Dataset entries:
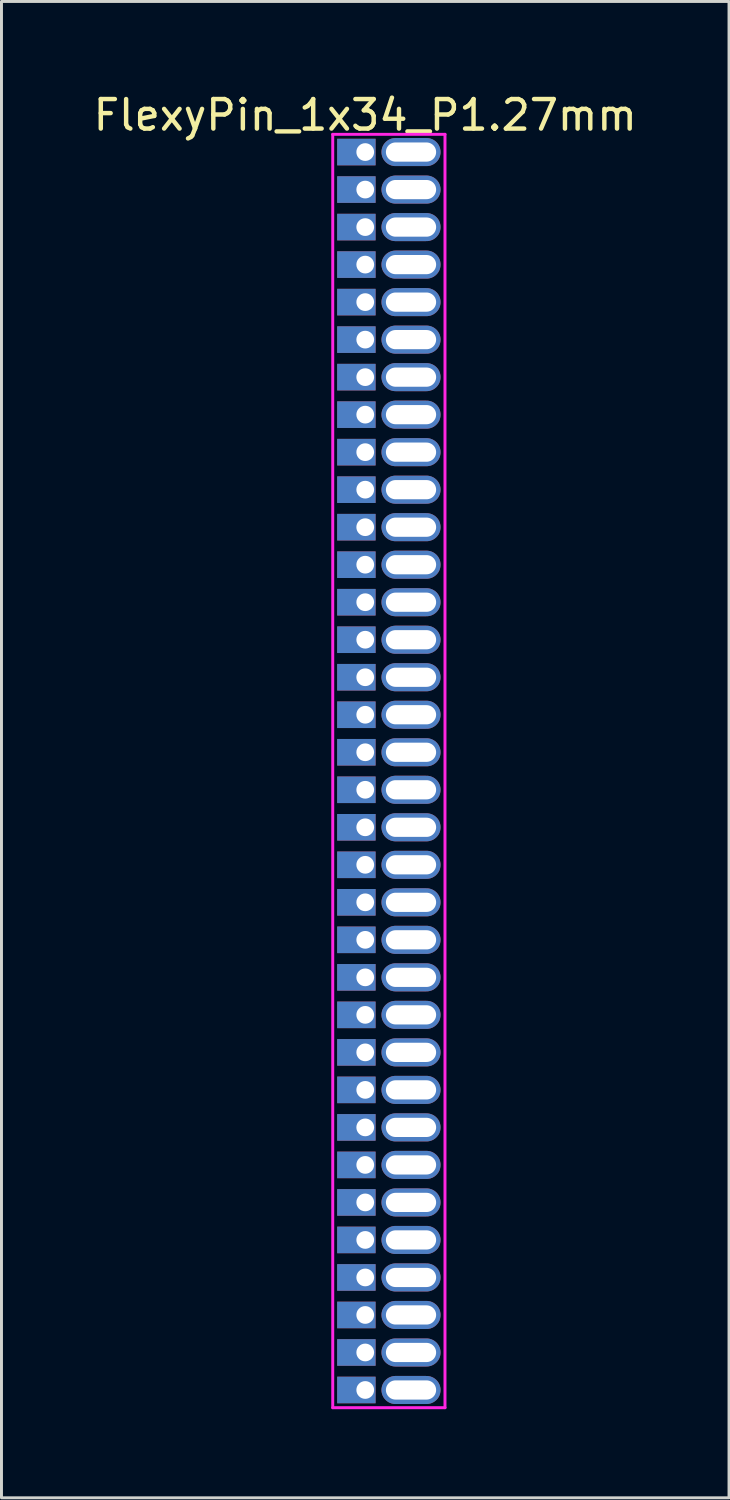
<source format=kicad_pcb>
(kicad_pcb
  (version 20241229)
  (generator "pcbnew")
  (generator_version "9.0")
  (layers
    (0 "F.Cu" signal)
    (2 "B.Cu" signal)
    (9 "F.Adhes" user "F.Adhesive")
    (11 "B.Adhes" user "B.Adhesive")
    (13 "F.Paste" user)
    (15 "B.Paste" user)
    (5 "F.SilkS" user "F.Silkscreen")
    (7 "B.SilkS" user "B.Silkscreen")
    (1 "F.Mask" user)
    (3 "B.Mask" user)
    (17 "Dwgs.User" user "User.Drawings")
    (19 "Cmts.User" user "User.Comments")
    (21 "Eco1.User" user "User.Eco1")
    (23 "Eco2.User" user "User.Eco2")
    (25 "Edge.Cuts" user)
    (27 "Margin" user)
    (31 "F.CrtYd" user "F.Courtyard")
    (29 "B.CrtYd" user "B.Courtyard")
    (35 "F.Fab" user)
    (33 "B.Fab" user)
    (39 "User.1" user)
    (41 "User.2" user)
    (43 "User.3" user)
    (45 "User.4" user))
  (footprint "FlexyPin_1x34_P1.27mm"
    (layer "F.Cu")
    (at 9.315 2.098)
    (property "Reference" "FlexyPin_1x34_P1.27mm" (at 0 -1.25 0) (layer "F.SilkS") (effects (font (size 1 1) (thickness 0.15))))
    (attr through_hole)
    (fp_line (start -1.1 -0.6) (end 2.7 -0.6) (stroke (width 0.1) (type solid)) (layer "F.CrtYd"))
    (fp_line (start -1.1 42.51) (end -1.1 -0.6) (stroke (width 0.1) (type solid)) (layer "F.CrtYd"))
    (fp_line (start 2.7 -0.6) (end 2.7 42.51) (stroke (width 0.1) (type solid)) (layer "F.CrtYd"))
    (fp_line (start 2.7 42.51) (end -1.1 42.51) (stroke (width 0.1) (type solid)) (layer "F.CrtYd"))
    (pad "" thru_hole oval (at 1.55 0) (size 2 0.95) (drill oval 1.7 0.65) (layers "*.Cu" "*.Mask"))
    (pad "" thru_hole oval (at 1.55 1.27) (size 2 0.95) (drill oval 1.7 0.65) (layers "*.Cu" "*.Mask"))
    (pad "" thru_hole oval (at 1.55 2.54) (size 2 0.95) (drill oval 1.7 0.65) (layers "*.Cu" "*.Mask"))
    (pad "" thru_hole oval (at 1.55 3.81) (size 2 0.95) (drill oval 1.7 0.65) (layers "*.Cu" "*.Mask"))
    (pad "" thru_hole oval (at 1.55 5.08) (size 2 0.95) (drill oval 1.7 0.65) (layers "*.Cu" "*.Mask"))
    (pad "" thru_hole oval (at 1.55 6.35) (size 2 0.95) (drill oval 1.7 0.65) (layers "*.Cu" "*.Mask"))
    (pad "" thru_hole oval (at 1.55 7.62) (size 2 0.95) (drill oval 1.7 0.65) (layers "*.Cu" "*.Mask"))
    (pad "" thru_hole oval (at 1.55 8.89) (size 2 0.95) (drill oval 1.7 0.65) (layers "*.Cu" "*.Mask"))
    (pad "" thru_hole oval (at 1.55 10.16) (size 2 0.95) (drill oval 1.7 0.65) (layers "*.Cu" "*.Mask"))
    (pad "" thru_hole oval (at 1.55 11.43) (size 2 0.95) (drill oval 1.7 0.65) (layers "*.Cu" "*.Mask"))
    (pad "" thru_hole oval (at 1.55 12.7) (size 2 0.95) (drill oval 1.7 0.65) (layers "*.Cu" "*.Mask"))
    (pad "" thru_hole oval (at 1.55 13.97) (size 2 0.95) (drill oval 1.7 0.65) (layers "*.Cu" "*.Mask"))
    (pad "" thru_hole oval (at 1.55 15.24) (size 2 0.95) (drill oval 1.7 0.65) (layers "*.Cu" "*.Mask"))
    (pad "" thru_hole oval (at 1.55 16.51) (size 2 0.95) (drill oval 1.7 0.65) (layers "*.Cu" "*.Mask"))
    (pad "" thru_hole oval (at 1.55 17.78) (size 2 0.95) (drill oval 1.7 0.65) (layers "*.Cu" "*.Mask"))
    (pad "" thru_hole oval (at 1.55 19.05) (size 2 0.95) (drill oval 1.7 0.65) (layers "*.Cu" "*.Mask"))
    (pad "" thru_hole oval (at 1.55 20.32) (size 2 0.95) (drill oval 1.7 0.65) (layers "*.Cu" "*.Mask"))
    (pad "" thru_hole oval (at 1.55 21.59) (size 2 0.95) (drill oval 1.7 0.65) (layers "*.Cu" "*.Mask"))
    (pad "" thru_hole oval (at 1.55 22.86) (size 2 0.95) (drill oval 1.7 0.65) (layers "*.Cu" "*.Mask"))
    (pad "" thru_hole oval (at 1.55 24.13) (size 2 0.95) (drill oval 1.7 0.65) (layers "*.Cu" "*.Mask"))
    (pad "" thru_hole oval (at 1.55 25.4) (size 2 0.95) (drill oval 1.7 0.65) (layers "*.Cu" "*.Mask"))
    (pad "" thru_hole oval (at 1.55 26.67) (size 2 0.95) (drill oval 1.7 0.65) (layers "*.Cu" "*.Mask"))
    (pad "" thru_hole oval (at 1.55 27.94) (size 2 0.95) (drill oval 1.7 0.65) (layers "*.Cu" "*.Mask"))
    (pad "" thru_hole oval (at 1.55 29.21) (size 2 0.95) (drill oval 1.7 0.65) (layers "*.Cu" "*.Mask"))
    (pad "" thru_hole oval (at 1.55 30.48) (size 2 0.95) (drill oval 1.7 0.65) (layers "*.Cu" "*.Mask"))
    (pad "" thru_hole oval (at 1.55 31.75) (size 2 0.95) (drill oval 1.7 0.65) (layers "*.Cu" "*.Mask"))
    (pad "" thru_hole oval (at 1.55 33.02) (size 2 0.95) (drill oval 1.7 0.65) (layers "*.Cu" "*.Mask"))
    (pad "" thru_hole oval (at 1.55 34.29) (size 2 0.95) (drill oval 1.7 0.65) (layers "*.Cu" "*.Mask"))
    (pad "" thru_hole oval (at 1.55 35.56) (size 2 0.95) (drill oval 1.7 0.65) (layers "*.Cu" "*.Mask"))
    (pad "" thru_hole oval (at 1.55 36.83) (size 2 0.95) (drill oval 1.7 0.65) (layers "*.Cu" "*.Mask"))
    (pad "" thru_hole oval (at 1.55 38.1) (size 2 0.95) (drill oval 1.7 0.65) (layers "*.Cu" "*.Mask"))
    (pad "" thru_hole oval (at 1.55 39.37) (size 2 0.95) (drill oval 1.7 0.65) (layers "*.Cu" "*.Mask"))
    (pad "" thru_hole oval (at 1.55 40.64) (size 2 0.95) (drill oval 1.7 0.65) (layers "*.Cu" "*.Mask"))
    (pad "" thru_hole oval (at 1.55 41.91) (size 2 0.95) (drill oval 1.7 0.65) (layers "*.Cu" "*.Mask"))
    (pad "1" thru_hole rect (at 0 0) (size 1.3 0.9) (drill 0.6 (offset -0.3 0)) (layers "*.Cu" "*.Mask"))
    (pad "2" thru_hole rect (at 0 1.27) (size 1.3 0.9) (drill 0.6 (offset -0.3 0)) (layers "*.Cu" "*.Mask"))
    (pad "3" thru_hole rect (at 0 2.54) (size 1.3 0.9) (drill 0.6 (offset -0.3 0)) (layers "*.Cu" "*.Mask"))
    (pad "4" thru_hole rect (at 0 3.81) (size 1.3 0.9) (drill 0.6 (offset -0.3 0)) (layers "*.Cu" "*.Mask"))
    (pad "5" thru_hole rect (at 0 5.08) (size 1.3 0.9) (drill 0.6 (offset -0.3 0)) (layers "*.Cu" "*.Mask"))
    (pad "6" thru_hole rect (at 0 6.35) (size 1.3 0.9) (drill 0.6 (offset -0.3 0)) (layers "*.Cu" "*.Mask"))
    (pad "7" thru_hole rect (at 0 7.62) (size 1.3 0.9) (drill 0.6 (offset -0.3 0)) (layers "*.Cu" "*.Mask"))
    (pad "8" thru_hole rect (at 0 8.89) (size 1.3 0.9) (drill 0.6 (offset -0.3 0)) (layers "*.Cu" "*.Mask"))
    (pad "9" thru_hole rect (at 0 10.16) (size 1.3 0.9) (drill 0.6 (offset -0.3 0)) (layers "*.Cu" "*.Mask"))
    (pad "10" thru_hole rect (at 0 11.43) (size 1.3 0.9) (drill 0.6 (offset -0.3 0)) (layers "*.Cu" "*.Mask"))
    (pad "11" thru_hole rect (at 0 12.7) (size 1.3 0.9) (drill 0.6 (offset -0.3 0)) (layers "*.Cu" "*.Mask"))
    (pad "12" thru_hole rect (at 0 13.97) (size 1.3 0.9) (drill 0.6 (offset -0.3 0)) (layers "*.Cu" "*.Mask"))
    (pad "13" thru_hole rect (at 0 15.24) (size 1.3 0.9) (drill 0.6 (offset -0.3 0)) (layers "*.Cu" "*.Mask"))
    (pad "14" thru_hole rect (at 0 16.51) (size 1.3 0.9) (drill 0.6 (offset -0.3 0)) (layers "*.Cu" "*.Mask"))
    (pad "15" thru_hole rect (at 0 17.78) (size 1.3 0.9) (drill 0.6 (offset -0.3 0)) (layers "*.Cu" "*.Mask"))
    (pad "16" thru_hole rect (at 0 19.05) (size 1.3 0.9) (drill 0.6 (offset -0.3 0)) (layers "*.Cu" "*.Mask"))
    (pad "17" thru_hole rect (at 0 20.32) (size 1.3 0.9) (drill 0.6 (offset -0.3 0)) (layers "*.Cu" "*.Mask"))
    (pad "18" thru_hole rect (at 0 21.59) (size 1.3 0.9) (drill 0.6 (offset -0.3 0)) (layers "*.Cu" "*.Mask"))
    (pad "19" thru_hole rect (at 0 22.86) (size 1.3 0.9) (drill 0.6 (offset -0.3 0)) (layers "*.Cu" "*.Mask"))
    (pad "20" thru_hole rect (at 0 24.13) (size 1.3 0.9) (drill 0.6 (offset -0.3 0)) (layers "*.Cu" "*.Mask"))
    (pad "21" thru_hole rect (at 0 25.4) (size 1.3 0.9) (drill 0.6 (offset -0.3 0)) (layers "*.Cu" "*.Mask"))
    (pad "22" thru_hole rect (at 0 26.67) (size 1.3 0.9) (drill 0.6 (offset -0.3 0)) (layers "*.Cu" "*.Mask"))
    (pad "23" thru_hole rect (at 0 27.94) (size 1.3 0.9) (drill 0.6 (offset -0.3 0)) (layers "*.Cu" "*.Mask"))
    (pad "24" thru_hole rect (at 0 29.21) (size 1.3 0.9) (drill 0.6 (offset -0.3 0)) (layers "*.Cu" "*.Mask"))
    (pad "25" thru_hole rect (at 0 30.48) (size 1.3 0.9) (drill 0.6 (offset -0.3 0)) (layers "*.Cu" "*.Mask"))
    (pad "26" thru_hole rect (at 0 31.75) (size 1.3 0.9) (drill 0.6 (offset -0.3 0)) (layers "*.Cu" "*.Mask"))
    (pad "27" thru_hole rect (at 0 33.02) (size 1.3 0.9) (drill 0.6 (offset -0.3 0)) (layers "*.Cu" "*.Mask"))
    (pad "28" thru_hole rect (at 0 34.29) (size 1.3 0.9) (drill 0.6 (offset -0.3 0)) (layers "*.Cu" "*.Mask"))
    (pad "29" thru_hole rect (at 0 35.56) (size 1.3 0.9) (drill 0.6 (offset -0.3 0)) (layers "*.Cu" "*.Mask"))
    (pad "30" thru_hole rect (at 0 36.83) (size 1.3 0.9) (drill 0.6 (offset -0.3 0)) (layers "*.Cu" "*.Mask"))
    (pad "31" thru_hole rect (at 0 38.1) (size 1.3 0.9) (drill 0.6 (offset -0.3 0)) (layers "*.Cu" "*.Mask"))
    (pad "32" thru_hole rect (at 0 39.37) (size 1.3 0.9) (drill 0.6 (offset -0.3 0)) (layers "*.Cu" "*.Mask"))
    (pad "33" thru_hole rect (at 0 40.64) (size 1.3 0.9) (drill 0.6 (offset -0.3 0)) (layers "*.Cu" "*.Mask"))
    (pad "34" thru_hole rect (at 0 41.91) (size 1.3 0.9) (drill 0.6 (offset -0.3 0)) (layers "*.Cu" "*.Mask")))
  (gr_rect
    (start -3 -3)
    (end 21.631 47.658)
    (stroke (width 0.1) (type default))
    (fill no)
    (layer "Edge.Cuts")))
</source>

** Exercise **
Pick out the lines above containing the word "Adhes", then copy them.

** Final answer **
    (9 "F.Adhes" user "F.Adhesive")
    (11 "B.Adhes" user "B.Adhesive")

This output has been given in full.